Martin Epstein writes:

> I speculate that this makes cross pollination more common in orchids 
> than in most other flowering plants leading to a broadening of the 
> gene pool, rapid evolution and the fantastic diversity we see in 
> orchids today.
> 
Great topic for speculation! Here's my comments.

 It seems to benefit most plants to avoid self pollination, and most have 
evolved mechanisms to assure their pollen reaches others. These include 
separation of the sexes onto different plants (occasionally practiced by Orchids as 
well), having pollen from a flower ripen either before or after the stigma is 
receptive, and chemical markers that enable a plant to recognize its own pollen. 
Given the nature of most flowers, it is also quite possible to be pollinated 
both with their own pollen and pollen from another plant. 

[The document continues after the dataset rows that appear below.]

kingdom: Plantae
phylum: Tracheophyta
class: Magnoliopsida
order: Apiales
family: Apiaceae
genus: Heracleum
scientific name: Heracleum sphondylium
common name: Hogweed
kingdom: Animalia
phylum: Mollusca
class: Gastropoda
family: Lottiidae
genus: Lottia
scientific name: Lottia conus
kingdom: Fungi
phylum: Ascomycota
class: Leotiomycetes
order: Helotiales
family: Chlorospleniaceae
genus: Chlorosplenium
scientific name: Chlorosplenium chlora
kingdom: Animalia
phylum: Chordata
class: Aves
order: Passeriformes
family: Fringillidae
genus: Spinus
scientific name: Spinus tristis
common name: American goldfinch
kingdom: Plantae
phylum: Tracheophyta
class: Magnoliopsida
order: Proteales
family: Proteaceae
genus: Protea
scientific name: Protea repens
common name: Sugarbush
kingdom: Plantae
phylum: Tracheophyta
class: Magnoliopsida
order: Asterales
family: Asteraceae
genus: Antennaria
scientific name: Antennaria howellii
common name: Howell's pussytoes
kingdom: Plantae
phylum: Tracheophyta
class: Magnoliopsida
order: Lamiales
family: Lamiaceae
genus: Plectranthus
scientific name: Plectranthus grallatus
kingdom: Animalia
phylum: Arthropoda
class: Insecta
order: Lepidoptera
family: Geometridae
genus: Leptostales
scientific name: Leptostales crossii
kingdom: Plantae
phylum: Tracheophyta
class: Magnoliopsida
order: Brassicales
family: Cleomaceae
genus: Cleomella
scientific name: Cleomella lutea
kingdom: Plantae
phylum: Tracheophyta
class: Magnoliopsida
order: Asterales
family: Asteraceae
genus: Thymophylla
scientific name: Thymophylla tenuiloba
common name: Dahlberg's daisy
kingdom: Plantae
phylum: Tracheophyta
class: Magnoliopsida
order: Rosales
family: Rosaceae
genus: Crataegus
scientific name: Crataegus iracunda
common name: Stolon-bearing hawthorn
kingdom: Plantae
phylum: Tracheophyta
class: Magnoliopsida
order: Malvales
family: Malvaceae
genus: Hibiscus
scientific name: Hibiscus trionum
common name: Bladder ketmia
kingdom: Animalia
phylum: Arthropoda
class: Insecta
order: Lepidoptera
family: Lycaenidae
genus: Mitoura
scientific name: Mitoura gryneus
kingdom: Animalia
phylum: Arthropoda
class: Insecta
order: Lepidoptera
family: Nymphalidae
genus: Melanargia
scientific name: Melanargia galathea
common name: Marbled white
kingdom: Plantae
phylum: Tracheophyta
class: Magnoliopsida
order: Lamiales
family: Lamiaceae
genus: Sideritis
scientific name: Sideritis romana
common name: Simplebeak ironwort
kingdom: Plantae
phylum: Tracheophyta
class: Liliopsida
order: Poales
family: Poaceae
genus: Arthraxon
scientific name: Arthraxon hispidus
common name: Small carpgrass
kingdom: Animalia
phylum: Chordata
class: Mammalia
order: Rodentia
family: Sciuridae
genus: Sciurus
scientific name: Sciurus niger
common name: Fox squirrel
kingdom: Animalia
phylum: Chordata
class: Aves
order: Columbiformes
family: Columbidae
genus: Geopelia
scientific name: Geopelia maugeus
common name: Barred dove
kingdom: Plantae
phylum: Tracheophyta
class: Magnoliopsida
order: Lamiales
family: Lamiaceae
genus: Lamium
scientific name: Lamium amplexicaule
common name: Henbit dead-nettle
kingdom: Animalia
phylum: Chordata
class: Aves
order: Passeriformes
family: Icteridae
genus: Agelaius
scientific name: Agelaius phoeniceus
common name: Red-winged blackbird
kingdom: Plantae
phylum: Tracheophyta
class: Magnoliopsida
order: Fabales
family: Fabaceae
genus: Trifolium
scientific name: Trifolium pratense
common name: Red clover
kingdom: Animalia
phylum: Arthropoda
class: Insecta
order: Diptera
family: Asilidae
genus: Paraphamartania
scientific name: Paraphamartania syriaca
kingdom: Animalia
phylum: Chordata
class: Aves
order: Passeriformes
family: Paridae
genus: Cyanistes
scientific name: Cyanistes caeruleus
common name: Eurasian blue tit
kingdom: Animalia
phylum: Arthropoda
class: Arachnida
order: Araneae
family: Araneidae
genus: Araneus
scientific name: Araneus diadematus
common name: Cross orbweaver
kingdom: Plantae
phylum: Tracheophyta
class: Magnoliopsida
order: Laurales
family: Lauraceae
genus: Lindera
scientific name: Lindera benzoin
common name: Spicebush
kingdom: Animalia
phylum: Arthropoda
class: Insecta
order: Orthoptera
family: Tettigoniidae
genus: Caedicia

Personally I think the characteristics of the Orchid family that have enabled 
them to spread and diversify so amazingly are, consolidated pollen, and 
massive quantities of tiny seeds. This assures a broad range of genetic variability 
in each seed pod, and a wide spread of the seeds so that each generation is 
subjected to great selection pressure. 

I think this seed quantity and mobility also helps the cleistogamous species, 
which seems to include a lot of pioneer plants (when considering all 
families, not just Orchids). They need to have seeds carried long distances as they 
quickly create conditions no longer favorable to the germination of their own 
seed, and have to find the next clearing, road cut, landslide, or exposed 
treelimb. But they don't necessarily need the genetic variability, as they prefer a 
rather specific environment to germinate.